> **WHAT YOU HAVE TO DO**
Print every line below exactly as written, but leave the pictures behind.

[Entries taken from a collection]
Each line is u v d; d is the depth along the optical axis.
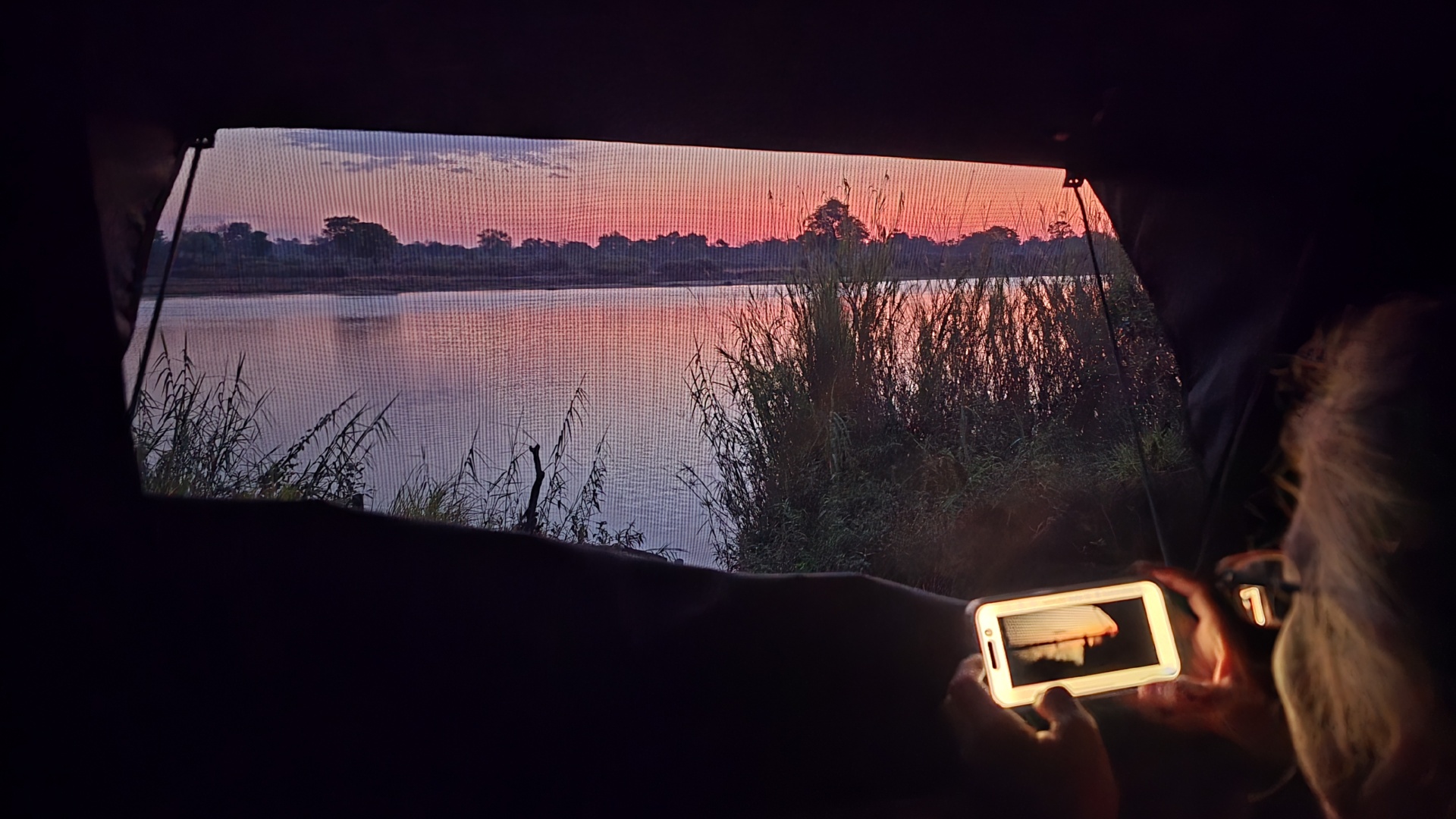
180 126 1.56
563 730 1.61
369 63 1.50
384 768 1.54
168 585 1.48
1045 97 1.69
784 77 1.60
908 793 1.66
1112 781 0.91
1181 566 2.03
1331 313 1.53
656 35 1.49
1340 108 1.56
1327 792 0.91
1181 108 1.69
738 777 1.64
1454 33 1.40
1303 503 0.94
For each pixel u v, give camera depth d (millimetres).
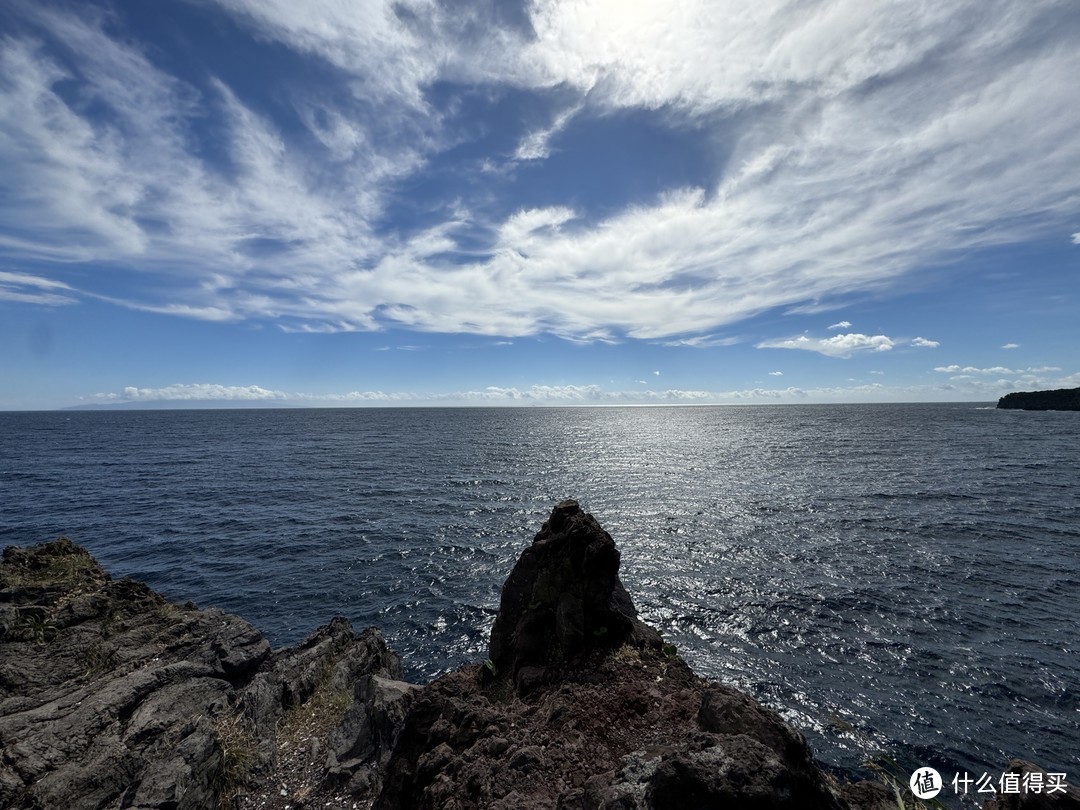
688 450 86250
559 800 4766
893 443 88812
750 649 20078
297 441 108750
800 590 25062
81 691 10438
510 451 87625
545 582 8844
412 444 101562
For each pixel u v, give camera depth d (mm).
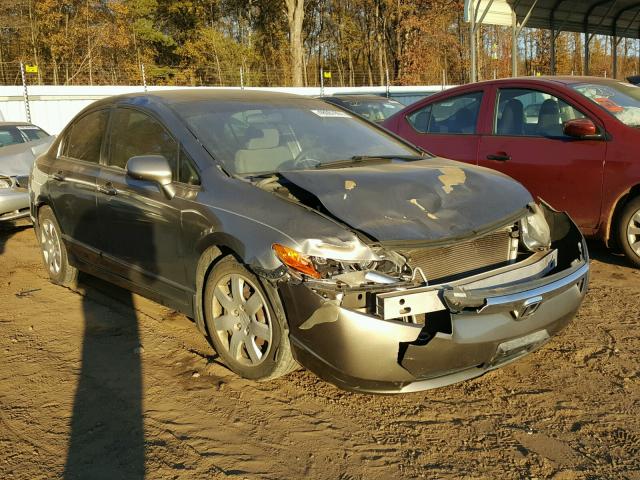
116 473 2695
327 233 3008
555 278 3281
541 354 3828
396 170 3670
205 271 3652
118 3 37844
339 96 12133
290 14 34094
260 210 3295
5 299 5082
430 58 43031
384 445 2898
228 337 3580
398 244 2969
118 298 5012
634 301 4648
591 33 19172
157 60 44062
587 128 5309
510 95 6141
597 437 2924
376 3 47500
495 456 2797
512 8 16219
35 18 36312
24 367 3762
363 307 2951
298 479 2645
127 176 4230
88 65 36781
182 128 3965
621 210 5309
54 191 5090
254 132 4074
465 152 6289
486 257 3359
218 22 47156
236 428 3055
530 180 5770
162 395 3385
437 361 2945
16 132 9727
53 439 2971
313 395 3375
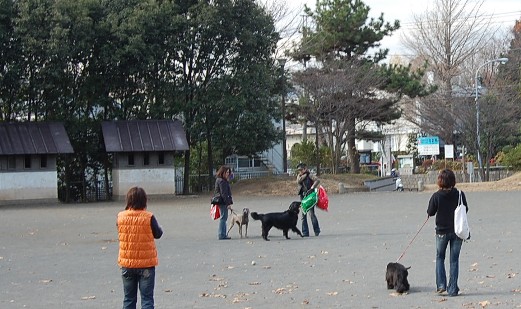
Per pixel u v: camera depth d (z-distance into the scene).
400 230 21.38
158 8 42.84
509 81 62.81
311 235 20.88
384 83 51.03
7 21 41.12
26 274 14.82
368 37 52.75
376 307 10.56
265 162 63.59
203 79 45.78
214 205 20.45
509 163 56.62
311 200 20.34
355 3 53.28
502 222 22.95
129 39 41.91
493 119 51.91
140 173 43.34
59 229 24.97
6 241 21.30
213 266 15.26
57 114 44.03
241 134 45.12
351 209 30.16
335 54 53.62
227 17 44.41
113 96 45.59
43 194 41.44
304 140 59.44
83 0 41.72
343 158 71.44
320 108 50.78
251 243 19.33
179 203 37.97
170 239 20.75
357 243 18.41
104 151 45.06
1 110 43.88
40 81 41.84
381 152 74.19
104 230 24.31
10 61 41.66
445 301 10.87
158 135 43.44
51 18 40.44
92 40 42.06
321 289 12.17
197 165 51.56
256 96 45.50
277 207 31.91
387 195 39.38
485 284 12.18
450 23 66.62
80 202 42.72
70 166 45.31
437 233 11.43
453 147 54.84
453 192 11.34
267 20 46.16
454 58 67.06
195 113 45.97
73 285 13.33
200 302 11.38
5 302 11.76
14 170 40.81
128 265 9.21
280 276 13.70
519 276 12.88
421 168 65.06
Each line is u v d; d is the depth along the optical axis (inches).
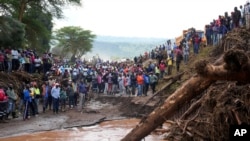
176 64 1005.2
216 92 358.3
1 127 655.1
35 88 799.7
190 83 273.6
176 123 369.7
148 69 1061.8
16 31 1101.7
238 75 230.2
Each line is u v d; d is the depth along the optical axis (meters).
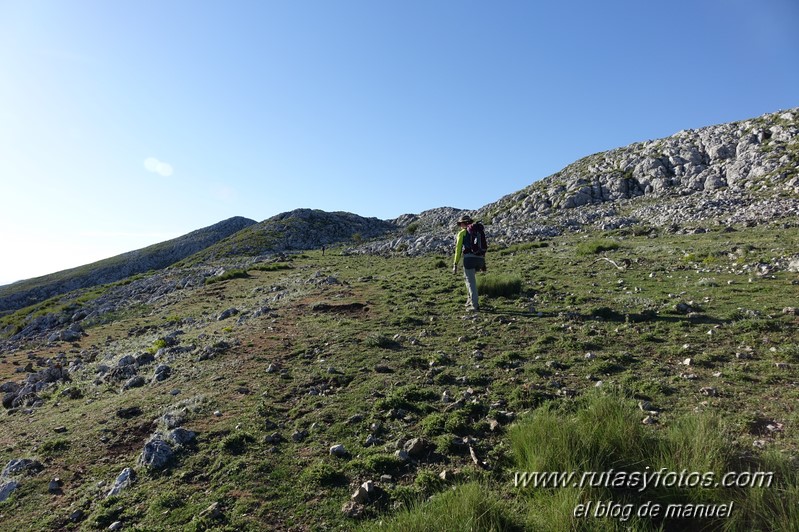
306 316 14.76
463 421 6.51
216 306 22.78
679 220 36.12
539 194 75.88
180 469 6.12
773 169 51.41
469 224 13.66
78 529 5.25
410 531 4.27
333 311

> **RESULT**
Each line is u v d; d is the depth along the optical axis.
180 126 1.56
563 730 1.61
369 63 1.50
384 768 1.54
168 585 1.48
1045 97 1.69
784 77 1.60
908 793 1.66
1112 781 0.91
1181 566 2.03
1331 313 1.53
656 35 1.49
1340 108 1.56
1327 792 0.91
1181 108 1.69
738 777 1.64
1454 33 1.40
1303 503 0.94
For each pixel u v, give camera depth d (millimetres).
688 450 86250
559 800 4766
893 443 88812
750 649 20078
297 441 108750
800 590 25062
81 691 10438
510 451 87625
545 582 8844
412 444 101562
For each pixel u v, give camera depth d (mm).
116 473 2695
327 233 3008
555 278 3281
541 354 3828
396 170 3670
205 271 3652
118 3 37844
339 96 12133
290 14 34094
260 210 3295
5 299 5082
430 58 43031
384 445 2898
228 337 3580
398 244 2969
118 298 5012
634 301 4648
591 33 19172
157 60 44062
587 128 5309
510 95 6141
597 437 2924
376 3 47500
495 456 2797
512 8 16219
35 18 36312
24 367 3762
363 307 2951
298 479 2645
127 176 4230
88 65 36781
182 128 3965
621 210 5309
54 191 5090
254 132 4074
465 152 6289
486 257 3359
218 22 47156
236 428 3055
530 180 5770
162 395 3385
437 361 2945
16 132 9727
53 439 2971
313 395 3375
Per pixel u v: camera depth d (z-distance into the scene).
400 230 21.38
158 8 42.84
509 81 62.81
311 235 20.88
384 83 51.03
7 21 41.12
26 274 14.82
368 37 52.75
376 307 10.56
265 162 63.59
203 79 45.78
214 205 20.45
509 163 56.62
311 200 20.34
355 3 53.28
502 222 22.95
129 39 41.91
493 119 51.91
140 173 43.34
59 229 24.97
6 241 21.30
213 266 15.26
57 114 44.03
241 134 45.12
351 209 30.16
335 54 53.62
227 17 44.41
113 96 45.59
43 194 41.44
304 140 59.44
83 0 41.72
343 158 71.44
320 108 50.78
251 243 19.33
179 203 37.97
170 239 20.75
357 243 18.41
104 151 45.06
1 110 43.88
40 81 41.84
381 152 74.19
104 230 24.31
10 61 41.66
445 301 10.87
158 135 43.44
51 18 40.44
92 40 42.06
321 289 12.17
197 165 51.56
256 96 45.50
277 207 31.91
387 195 39.38
485 284 12.18
450 23 66.62
80 202 42.72
70 166 45.31
437 233 11.43
453 147 54.84
453 192 11.34
267 20 46.16
454 58 67.06
195 113 45.97
73 285 13.33
200 302 11.38
5 302 11.76
14 170 40.81
128 265 9.21
280 276 13.70
519 276 12.88
421 168 65.06
Each line is u v d; d is the depth along the optical axis (inches).
176 64 1005.2
216 92 358.3
1 127 655.1
35 88 799.7
190 83 273.6
176 123 369.7
148 69 1061.8
16 31 1101.7
238 75 230.2
Each line is u v d; d is the depth along the optical axis (meters).
306 316 14.76
463 421 6.51
216 306 22.78
679 220 36.12
539 194 75.88
180 469 6.12
773 169 51.41
469 224 13.66
78 529 5.25
410 531 4.27
333 311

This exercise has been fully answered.